Data for analysis Block Start
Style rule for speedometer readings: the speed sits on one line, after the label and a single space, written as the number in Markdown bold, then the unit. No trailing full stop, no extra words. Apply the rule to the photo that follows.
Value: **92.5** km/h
Data for analysis Block End
Data for analysis Block Start
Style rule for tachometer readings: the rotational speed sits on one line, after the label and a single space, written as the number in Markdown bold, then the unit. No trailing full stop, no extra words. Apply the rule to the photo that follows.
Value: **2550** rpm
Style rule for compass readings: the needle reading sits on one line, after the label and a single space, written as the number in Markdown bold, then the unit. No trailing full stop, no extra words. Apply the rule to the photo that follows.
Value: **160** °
Data for analysis Block End
■ Your task ■
Copy the lines from the one containing "Style rule for compass" to the one containing "Value: **160** °", swapping "needle reading" for "heading" and leaving everything else as it is.

■ Result of the exercise ■
Style rule for compass readings: the heading sits on one line, after the label and a single space, written as the number in Markdown bold, then the unit. No trailing full stop, no extra words. Apply the rule to the photo that follows.
Value: **160** °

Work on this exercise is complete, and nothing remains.